Everyone has different goals for their workout. Cardio enthusiasts are looking to either burn calories to lose weight, improve heart and lung health or reach a lifestyle goal, such as complete a 10 mile hike. On the other hand, strength trainers are looking to increase their lean muscle mass.
A common misperception among the fitness community is that with these different goals, we should approach our pre-workout meal differently. However, what goes unnoticed is the common theme among all these goals: we’re pushing our body to its limits.
The Myth of Fasted Cardio
Fitness buffs will rave how fasting before cardio leads to increased fat burn, as if it’s the secret that keeps them lean. When in reality only extreme gym-goers can work out on an empty stomach! Their secret is their dedication! Their theory is during your exercise, the body will feed from your existing fat stores rather than food, or energy, that would be sitting in your stomach. The research behind this is far from certain. Some studies support that during your workout, it can lead to increased fat loss, while others show there’s no noticeable difference.
So who’s correct here? The answer can be found by asking a different question. If our focus is to maximize our burned calories metric, then we should be asking: How can we optimize our workout to burn more calories the remainder of the day? This is the main point of high-intensity interval training, or HIIT. We work our you-know-what off during our workout, depleting our oxygen stores, building lactic acid in our muscles, and increasing our body’s metabolism. Then our body spends the next several hours to pay back its oxygen debt and clear away the lactic acid.
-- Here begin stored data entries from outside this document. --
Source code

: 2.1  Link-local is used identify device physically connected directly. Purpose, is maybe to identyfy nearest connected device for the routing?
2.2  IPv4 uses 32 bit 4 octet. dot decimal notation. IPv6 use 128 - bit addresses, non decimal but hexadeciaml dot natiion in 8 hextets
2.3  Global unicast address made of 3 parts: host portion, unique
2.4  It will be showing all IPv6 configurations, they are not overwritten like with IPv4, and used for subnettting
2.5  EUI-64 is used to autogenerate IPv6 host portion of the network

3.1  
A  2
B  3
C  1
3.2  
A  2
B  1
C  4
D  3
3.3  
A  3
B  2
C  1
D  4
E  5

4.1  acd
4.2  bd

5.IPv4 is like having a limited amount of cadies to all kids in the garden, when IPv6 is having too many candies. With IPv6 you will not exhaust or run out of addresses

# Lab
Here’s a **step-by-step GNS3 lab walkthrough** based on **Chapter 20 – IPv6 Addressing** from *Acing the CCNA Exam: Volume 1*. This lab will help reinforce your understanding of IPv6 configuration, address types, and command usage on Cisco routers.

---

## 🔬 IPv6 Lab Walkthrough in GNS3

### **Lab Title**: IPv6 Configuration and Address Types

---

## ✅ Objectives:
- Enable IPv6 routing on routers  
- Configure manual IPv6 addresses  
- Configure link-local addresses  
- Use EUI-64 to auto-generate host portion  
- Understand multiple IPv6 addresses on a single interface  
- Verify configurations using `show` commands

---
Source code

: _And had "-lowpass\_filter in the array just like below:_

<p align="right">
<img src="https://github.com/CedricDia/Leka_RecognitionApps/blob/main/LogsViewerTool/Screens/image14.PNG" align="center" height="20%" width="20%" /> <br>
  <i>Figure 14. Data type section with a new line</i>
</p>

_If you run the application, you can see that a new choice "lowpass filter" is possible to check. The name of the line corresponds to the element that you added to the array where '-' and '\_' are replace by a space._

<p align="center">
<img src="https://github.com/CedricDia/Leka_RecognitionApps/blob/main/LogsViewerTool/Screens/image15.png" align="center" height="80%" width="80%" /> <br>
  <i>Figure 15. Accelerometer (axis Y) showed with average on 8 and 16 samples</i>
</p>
This is also known as excess post-exercise oxygen consumption, or EPOC. High intense cardio or strength training can increase our energy burn by 6-15% due to the EPOC effect. The harder we’re able to push ourselves during the workout, the increased EPOC. It’s recommended during your workout to keep a heart rate in the range of 70%-90% of your max heart rate during your sets or circuits and between 60%-65% during rest of your workout.
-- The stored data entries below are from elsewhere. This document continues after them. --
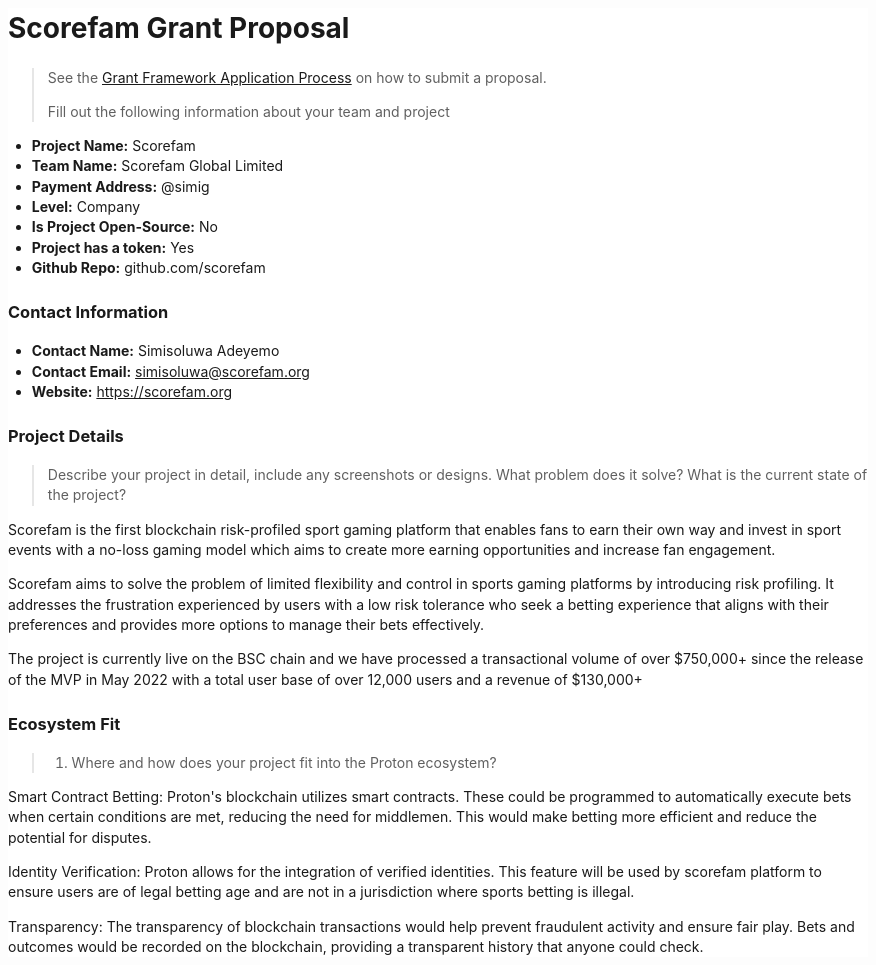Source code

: # Scorefam Grant Proposal

> See the [Grant Framework Application Process](https://github.com/ProtonProtocol/grant-framework#application-process) on how to submit a proposal.
>
> Fill out the following information about your team and project

- **Project Name:** Scorefam
- **Team Name:** Scorefam Global Limited
- **Payment Address:** @simig
- **Level:** Company
- **Is Project Open-Source:** No
- **Project has a token:** Yes
- **Github Repo:** github.com/scorefam

### Contact Information

- **Contact Name:** Simisoluwa Adeyemo
- **Contact Email:** simisoluwa@scorefam.org
- **Website:** https://scorefam.org

### Project Details

> Describe your project in detail, include any screenshots or designs. What problem does it solve? What is the current state of the project? 

Scorefam is the first blockchain risk-profiled sport gaming platform that enables fans to earn their own way and invest in sport events with a 
no-loss gaming model which aims to create more earning opportunities and increase fan engagement.    

Scorefam aims to solve the problem of limited flexibility and control in sports gaming platforms by introducing risk profiling. 
It addresses the frustration experienced by users with a low risk tolerance who seek a betting experience that aligns with their 
preferences and provides more options to manage their bets effectively.

The project is currently live on the BSC chain and we have processed a transactional volume of over $750,000+ since the release of the MVP in May 2022 with a total user base 
of over 12,000 users and a revenue of $130,000+


### Ecosystem Fit

> 1. Where and how does your project fit into the Proton ecosystem?

Smart Contract Betting: Proton's blockchain utilizes smart contracts. These could be programmed to automatically execute bets when certain conditions are met, reducing the need for middlemen. This would make betting more efficient and reduce the potential for disputes.

Identity Verification: Proton allows for the integration of verified identities. This feature will be used by scorefam platform to ensure users are of legal betting age and are not in a jurisdiction where sports betting is illegal.

Transparency: The transparency of blockchain transactions would help prevent fraudulent activity and ensure fair play. Bets and outcomes would be recorded on the blockchain, providing a transparent history that anyone could check.
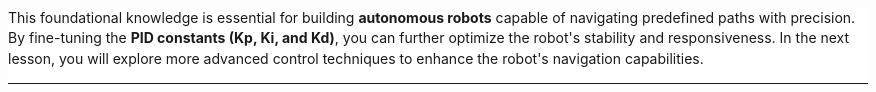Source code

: This foundational knowledge is essential for building **autonomous robots** capable of navigating predefined paths with precision. By fine-tuning the **PID constants (Kp, Ki, and Kd)**, you can further optimize the robot's stability and responsiveness. In the next lesson, you will explore more advanced control techniques to enhance the robot's navigation capabilities.   



---
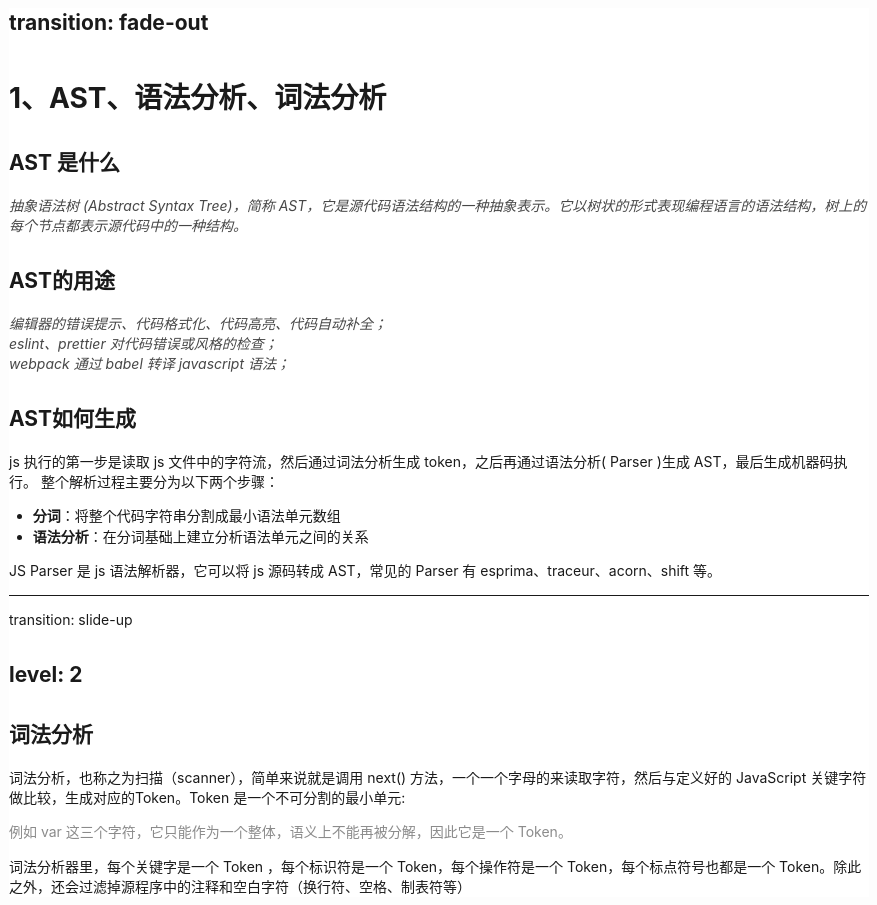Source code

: transition: fade-out
---

# 1、AST、语法分析、词法分析

## AST 是什么 <br/>

<h6>
抽象语法树 (Abstract Syntax Tree)，简称 AST，它是源代码语法结构的一种抽象表示。它以树状的形式表现编程语言的语法结构，树上的每个节点都表示源代码中的一种结构。
</h6>

## AST的用途

<h6>
编辑器的错误提示、代码格式化、代码高亮、代码自动补全； <br/>
eslint、prettier 对代码错误或风格的检查； <br/>
webpack 通过 babel 转译 javascript 语法； <br/>
</h6>

## AST如何生成
js 执行的第一步是读取 js 文件中的字符流，然后通过词法分析生成 token，之后再通过语法分析( Parser )生成 AST，最后生成机器码执行。
整个解析过程主要分为以下两个步骤：

- **分词**：将整个代码字符串分割成最小语法单元数组
- **语法分析**：在分词基础上建立分析语法单元之间的关系

JS Parser 是 js 语法解析器，它可以将 js 源码转成 AST，常见的 Parser 有 esprima、traceur、acorn、shift 等。


<style>
  h6{
    opacity: 0.8 !important;
    margin: 10px 0;
  }
</style>
---
transition: slide-up

level: 2
---

## 词法分析
<p style="opacity:1">
词法分析，也称之为扫描（scanner），简单来说就是调用 next() 方法，一个一个字母的来读取字符，然后与定义好的 JavaScript 关键字符做比较，生成对应的Token。Token 是一个不可分割的最小单元:
</p>

<p style="opacity:.5">例如 var 这三个字符，它只能作为一个整体，语义上不能再被分解，因此它是一个 Token。</p>

词法分析器里，每个关键字是一个 Token ，每个标识符是一个 Token，每个操作符是一个 Token，每个标点符号也都是一个 Token。除此之外，还会过滤掉源程序中的注释和空白字符（换行符、空格、制表符等）<br/>
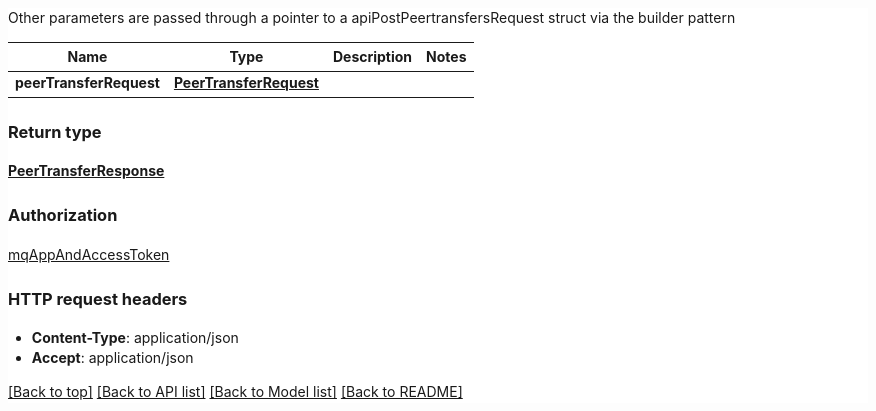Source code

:Other parameters are passed through a pointer to a apiPostPeertransfersRequest struct via the builder pattern


Name | Type | Description  | Notes
------------- | ------------- | ------------- | -------------
 **peerTransferRequest** | [**PeerTransferRequest**](PeerTransferRequest.md) |  | 

### Return type

[**PeerTransferResponse**](PeerTransferResponse.md)

### Authorization

[mqAppAndAccessToken](../README.md#mqAppAndAccessToken)

### HTTP request headers

- **Content-Type**: application/json
- **Accept**: application/json

[[Back to top]](#) [[Back to API list]](../README.md#documentation-for-api-endpoints)
[[Back to Model list]](../README.md#documentation-for-models)
[[Back to README]](../README.md)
Knowing these benefits of cardio, our goal is to no longer focus on the fat burned during the workout, but rather to get the absolute best workout with the time we invest that will increase our fat burn afterwards.
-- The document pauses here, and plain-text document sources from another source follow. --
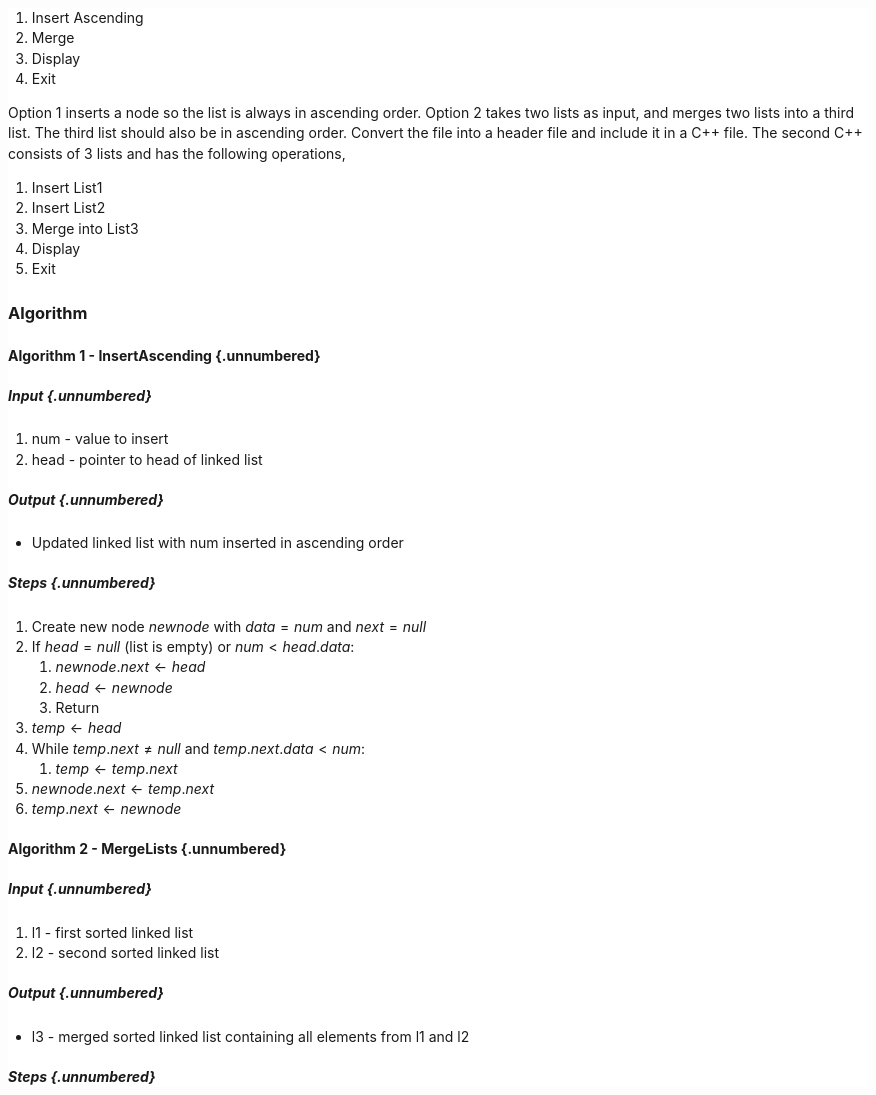 1. Insert Ascending
2. Merge 
3. Display 
4. Exit

Option 1 inserts a node so the list is always in ascending order. Option 2 takes two lists as input, and merges two lists into a third list. The third list should also be in ascending order. Convert the file into a header file and include it in a C++ file. The second C++ consists of 3 lists and has the following operations,

1. Insert List1
2. Insert List2
3. Merge into List3
4. Display
5. Exit

### Algorithm

#### Algorithm 1 - InsertAscending {.unnumbered}

##### Input {.unnumbered}

1. num - value to insert
2. head - pointer to head of linked list

##### Output {.unnumbered}

- Updated linked list with num inserted in ascending order

##### Steps {.unnumbered}

1. Create new node $newnode$ with $data = num$ and $next = null$
2. If $head = null$ (list is empty) or $num < head.data$:
    1. $newnode.next \leftarrow head$
    2. $head \leftarrow newnode$
    3. Return
3. $temp \leftarrow head$
4. While $temp.next \neq null$ and $temp.next.data < num$:
    1. $temp \leftarrow temp.next$
5. $newnode.next \leftarrow temp.next$
6. $temp.next \leftarrow newnode$

#### Algorithm 2 - MergeLists {.unnumbered}

##### Input {.unnumbered}

1. l1 - first sorted linked list
2. l2 - second sorted linked list

##### Output {.unnumbered}

- l3 - merged sorted linked list containing all elements from l1 and l2

##### Steps {.unnumbered}
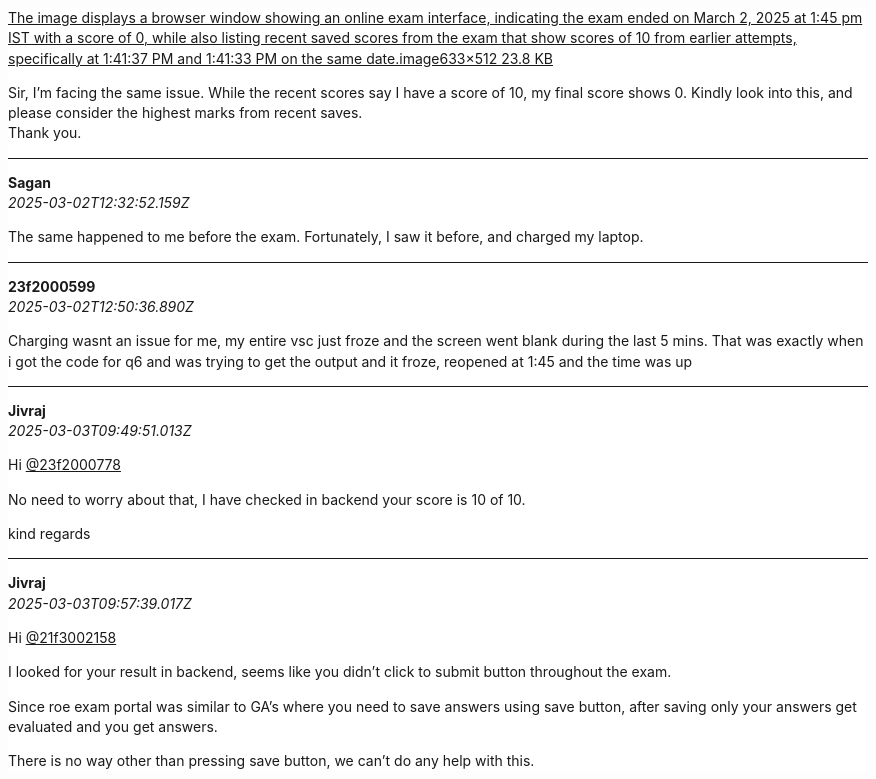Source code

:
[The image displays a browser window showing an online exam interface, indicating the exam ended on March 2, 2025 at 1:45 pm IST with a score of 0, while also listing recent saved scores from the exam that show scores of 10 from earlier attempts, specifically at 1:41:37 PM and 1:41:33 PM on the same date.image633×512 23.8 KB](https://europe1.discourse-cdn.com/flex013/uploads/iitm/original/3X/4/f/4f5bce8d44c75f8f0ffdd0bb2ff2d61f563a323d.png "image")

  
Sir, I’m facing the same issue. While the recent scores say I have a score of 10, my final score shows 0. Kindly look into this, and please consider the highest marks from recent saves.  
Thank you.




---
**Sagan**  
*2025-03-02T12:32:52.159Z*


The same happened to me before the exam. Fortunately, I saw it before, and charged my laptop.




---
**23f2000599**  
*2025-03-02T12:50:36.890Z*


Charging wasnt an issue for me, my entire vsc just froze and the screen went blank during the last 5 mins. That was exactly when i got the code for q6 and was trying to get the output and it froze, reopened at 1:45 and the time was up




---
**Jivraj**  
*2025-03-03T09:49:51.013Z*


Hi [@23f2000778](/u/23f2000778)

No need to worry about that, I have checked in backend your score is 10 of 10.

kind regards




---
**Jivraj**  
*2025-03-03T09:57:39.017Z*


Hi [@21f3002158](/u/21f3002158)

I looked for your result in backend, seems like you didn’t click to submit button throughout the exam.

Since roe exam portal was similar to GA’s where you need to save answers using save button, after saving only your answers get evaluated and you get answers.

There is no way other than pressing save button, we can’t do any help with this.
And How Do We Achieve Max Training Performance?
WebMD recommends eating at least 30 minutes prior to a workout. Eating or drinking carbs are best for the most energy. Complex carbs are recommended 2-3 hours prior to working out as they take longer to digest. Simple carbs are recommended 30-60 minutes prior to exercise, which is what we’ll focus on since most of us are exercising shortly after waking up. Further, muscle catabolism can begin when glycogen is used up during intense exercise. Your body converts carbohydrates into energy in the form of glycogen, so sufficient supplementing before-hand is going to be your friend here if you wish to maintain or increase your muscle mass.
To make the most of our early morning hours, we recommend snacks that are already prepared so you can eat fast without disrupting the remainder of your morning fitness preparation. When eating 30-60 minutes before your workout, between 60 and 120 calories are recommended, based on your weight and stomach’s sensitivity to food. Your snack should also contain a majority of carbs, with at least 10 grams of simple carbs. A small amount of protein and fat will help slow digestion of the carbs, eliminating any blood sugar spike early in the workout. However, too many fats and protein (more than 10 grams total) may lead to an upset stomach. ALWAYS drink water prior to your morning workouts. 16 ounces is recommended.
The following make great snack options under 120 calories:
- Homemade energy balls or buy them pre-made on Amazon here
- Plain lowfat yogurt and fruit
- Fruit juice – this covers your water and carb needs
- Clif Bar Minis – crunchy peanut butter is my favorite!
- Luna bar – eat half before the workout and the rest after
- pre-made fruit smoothie
What About Protein Before My Workout?
For some in the bodybuilding community, there’s a notion that a pre-workout protein shake is necessary to avoid muscle catabolism. The idea is that your muscles will look for protein, and if there’s some in your blood, they’ll pull from that, and if not, they grab from your body’s stores in its muscles. This is far from true. As previously discussed, when the body needs energy, your body pulls from its glycogen stores, which are created from carbs, not protein.
Where protein does come into play is maintaining a neutral or ideally positive nitrogen balance in the body, which helps in building muscle mass. The goal with protein should be to consume a steady amount throughout the day as the body can only digest so much at a time. So if it does help you reach your daily protein intake goals by getting some before your workout without feeling bloated during your workout, then by all means, supplement protein prior to your gym session.
For high intensity workouts, it’s encouraged to fuel up on foods or drinks rich in carbohydrates at least 30 minutes prior to working out. Stick to simple carbs that are easy to digest. If your exercises are low to moderate intensity, or shorter than 30 minutes, such as a brief jog, working out on an empty stomach should not affect the performance of your workout, as you should have sufficient energy stores to meet your exercise’s demands. A small amount of fat and protein beforehand should not negatively affect your workout as long as it doesn’t upset your stomach. Remember to stay hydrated so your body can operate at peak performance.